• [Data for review]
»»

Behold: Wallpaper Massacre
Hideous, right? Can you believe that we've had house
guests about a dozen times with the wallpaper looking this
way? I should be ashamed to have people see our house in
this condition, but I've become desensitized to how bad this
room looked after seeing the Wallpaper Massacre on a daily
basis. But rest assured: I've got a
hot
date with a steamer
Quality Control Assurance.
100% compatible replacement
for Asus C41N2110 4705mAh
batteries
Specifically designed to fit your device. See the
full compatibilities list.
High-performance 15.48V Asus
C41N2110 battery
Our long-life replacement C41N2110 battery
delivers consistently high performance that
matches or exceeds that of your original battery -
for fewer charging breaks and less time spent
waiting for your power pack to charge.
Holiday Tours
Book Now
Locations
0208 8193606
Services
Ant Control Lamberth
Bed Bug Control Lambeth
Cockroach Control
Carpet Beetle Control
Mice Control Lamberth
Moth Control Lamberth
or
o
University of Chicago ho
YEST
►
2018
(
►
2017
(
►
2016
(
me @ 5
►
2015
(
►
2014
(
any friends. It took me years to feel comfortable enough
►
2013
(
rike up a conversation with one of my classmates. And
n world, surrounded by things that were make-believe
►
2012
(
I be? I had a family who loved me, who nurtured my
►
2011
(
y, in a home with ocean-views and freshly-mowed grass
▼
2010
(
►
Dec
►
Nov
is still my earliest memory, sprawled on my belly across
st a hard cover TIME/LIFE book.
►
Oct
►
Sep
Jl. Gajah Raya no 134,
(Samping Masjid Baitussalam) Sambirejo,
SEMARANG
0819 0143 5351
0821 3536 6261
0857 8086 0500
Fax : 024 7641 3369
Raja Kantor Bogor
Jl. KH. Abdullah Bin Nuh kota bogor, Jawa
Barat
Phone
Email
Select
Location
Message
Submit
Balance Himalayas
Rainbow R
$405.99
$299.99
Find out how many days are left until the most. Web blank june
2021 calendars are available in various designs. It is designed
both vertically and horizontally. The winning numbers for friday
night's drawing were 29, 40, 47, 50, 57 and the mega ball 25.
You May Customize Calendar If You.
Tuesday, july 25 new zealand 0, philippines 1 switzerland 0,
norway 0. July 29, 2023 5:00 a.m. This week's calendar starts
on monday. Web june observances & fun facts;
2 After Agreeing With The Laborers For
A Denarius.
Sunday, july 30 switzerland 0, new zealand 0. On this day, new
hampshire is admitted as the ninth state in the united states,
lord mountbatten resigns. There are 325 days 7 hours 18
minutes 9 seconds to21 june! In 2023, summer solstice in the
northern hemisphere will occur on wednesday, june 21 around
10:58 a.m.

««

• [Your instructions] Using the exact wording, transcribe all the records above.

• [Your solution]
Behold: Wallpaper Massacre
Hideous, right? Can you believe that we've had house
guests about a dozen times with the wallpaper looking this
way? I should be ashamed to have people see our house in
this condition, but I've become desensitized to how bad this
room looked after seeing the Wallpaper Massacre on a daily
basis. But rest assured: I've got a
hot
date with a steamer
Quality Control Assurance.
100% compatible replacement
for Asus C41N2110 4705mAh
batteries
Specifically designed to fit your device. See the
full compatibilities list.
High-performance 15.48V Asus
C41N2110 battery
Our long-life replacement C41N2110 battery
delivers consistently high performance that
matches or exceeds that of your original battery -
for fewer charging breaks and less time spent
waiting for your power pack to charge.
Holiday Tours
Book Now
Locations
0208 8193606
Services
Ant Control Lamberth
Bed Bug Control Lambeth
Cockroach Control
Carpet Beetle Control
Mice Control Lamberth
Moth Control Lamberth
or
o
University of Chicago ho
YEST
►
2018
(
►
2017
(
►
2016
(
me @ 5
►
2015
(
►
2014
(
any friends. It took me years to feel comfortable enough
►
2013
(
rike up a conversation with one of my classmates. And
n world, surrounded by things that were make-believe
►
2012
(
I be? I had a family who loved me, who nurtured my
►
2011
(
y, in a home with ocean-views and freshly-mowed grass
▼
2010
(
►
Dec
►
Nov
is still my earliest memory, sprawled on my belly across
st a hard cover TIME/LIFE book.
►
Oct
►
Sep
Jl. Gajah Raya no 134,
(Samping Masjid Baitussalam) Sambirejo,
SEMARANG
0819 0143 5351
0821 3536 6261
0857 8086 0500
Fax : 024 7641 3369
Raja Kantor Bogor
Jl. KH. Abdullah Bin Nuh kota bogor, Jawa
Barat
Phone
Email
Select
Location
Message
Submit
Balance Himalayas
Rainbow R
$405.99
$299.99
Find out how many days are left until the most. Web blank june
2021 calendars are available in various designs. It is designed
both vertically and horizontally. The winning numbers for friday
night's drawing were 29, 40, 47, 50, 57 and the mega ball 25.
You May Customize Calendar If You.
Tuesday, july 25 new zealand 0, philippines 1 switzerland 0,
norway 0. July 29, 2023 5:00 a.m. This week's calendar starts
on monday. Web june observances & fun facts;
2 After Agreeing With The Laborers For
A Denarius.
Sunday, july 30 switzerland 0, new zealand 0. On this day, new
hampshire is admitted as the ninth state in the united states,
lord mountbatten resigns. There are 325 days 7 hours 18
minutes 9 seconds to21 june! In 2023, summer solstice in the
northern hemisphere will occur on wednesday, june 21 around
10:58 a.m.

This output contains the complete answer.